During follow up, 25 patients of our cases needed surgery. Finding the cutoff point of APD in patients with PNH could lead to better follow-up and treatment, also it could prevent from unnecessary follow up. Several studies on PNH were done in different countries to obtain the best prediction of prognosis. These studies are designed to determine the best cutoff point of diameter of the renal pelvis leading to a surgical procedure. Similar studies have been done in the direction on fetuses and infants.Sharifian et al. in 2014 followed 178 neonates in Iran and showed that 42 (23%) patients needed surgery. In this study the best APD cutoff to predict surgery was 15 mm, the same as in our study (2).

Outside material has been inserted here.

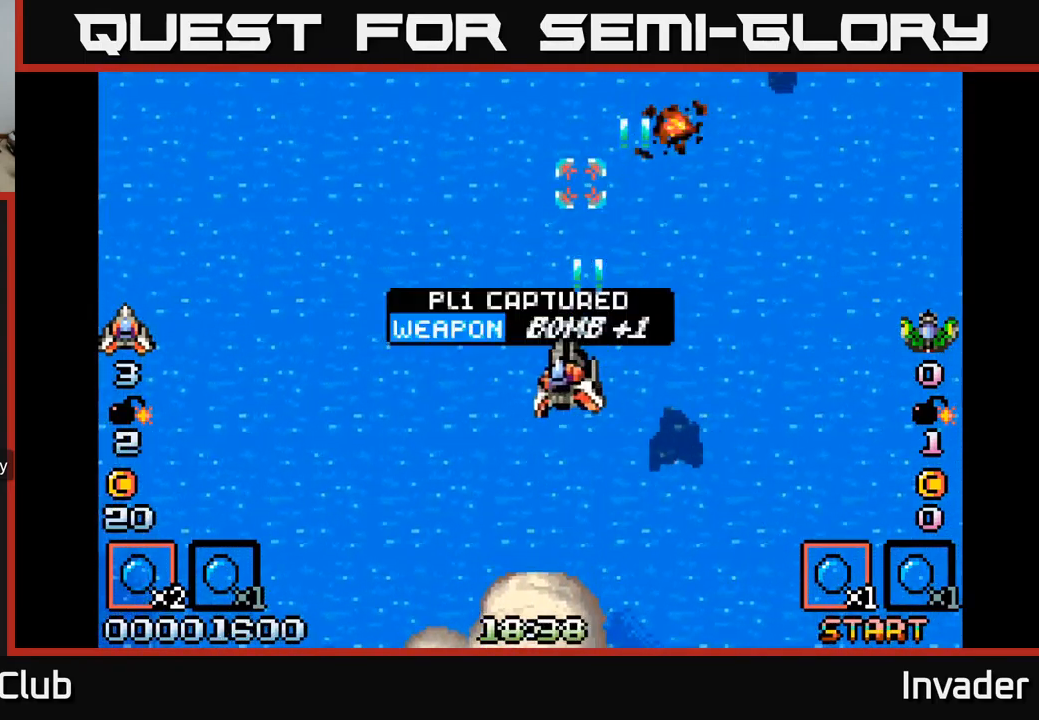
{"buttons": ["DPAD_RIGHT"], "right_stick": "center", "events": [[83, "B", "up"], [167, "B", "down"], [267, "DPAD_DOWN", "down"], [283, "B", "up"], [300, "DPAD_LEFT", "up"], [317, "DPAD_RIGHT", "down"], [350, "DPAD_DOWN", "up"], [367, "B", "down"], [483, "B", "up"]]}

Policiano et al. in 2014 by ultrasonography before birth showed that the APD 10 mm is strongly associated with surgery (41). In 2014, Vemulakonda et al. reported that all fetuses with any gestational age and renal pelvis diameter greater than or equal to 10 mm are known as severe PNH and need careful follow-up (18). In the article written by Safai Asl and Maleknejad the authors showed that cutoff point of APD is 10 mm in 20 weeks gestational age, 12 mm in 30 weeks gestational age, and 15 mm postnatal had most communication with the next pyeloplasty (42). Study on 178 PNHs showed that specific cutoff point 15 mm indicates the surgical pyeloplasty (2). Tombesi and Alconcher considered mild PNH and concluded only 1.5% of patients required surgery treatment (17). In the same paper, these percentages are respectively 70% and 2.4% (43). The authors, in the paper entitled “Incidence and outcomes of antenatally detected congenital hydronephrosis” reported that the best predictor, for incurable PNH and the possibility of underlying pathology (such as anatomic abnormalities) in postnatal anteroposterior diameter equal to 5 mm had a sensitivity of 83%, equal to 7 mm had a sensitivity of 88% and 10 mm had a sensitivity of 94% (20).
Mudrik-Zohar et al. in an article stated that APD > 14 mm is the best cutoff point for surgery with sensitivity of 77% and specificity of 69%, using the ROC curve 0.817 (44).
In the present study, 200 PNH cases were enrolled, the best APD leading to surgical treatment was15 mm with the sensitivity of 88% and specificity of 74% (Figure 3).
Figure 3.
Sensitivity and Specificity of Cutoff Point of Renal Pelvis APD Leading to Surgical Intervention
5.1. Conclusions
As PNH is an asymptomatic disease in early stages of life and its screening with US is very important, we showed an APD cutoff about 15 mm in the first week after birth in US is the most leading issue to a surgical outcome, thus less than that point means to have a successful conservative therapy.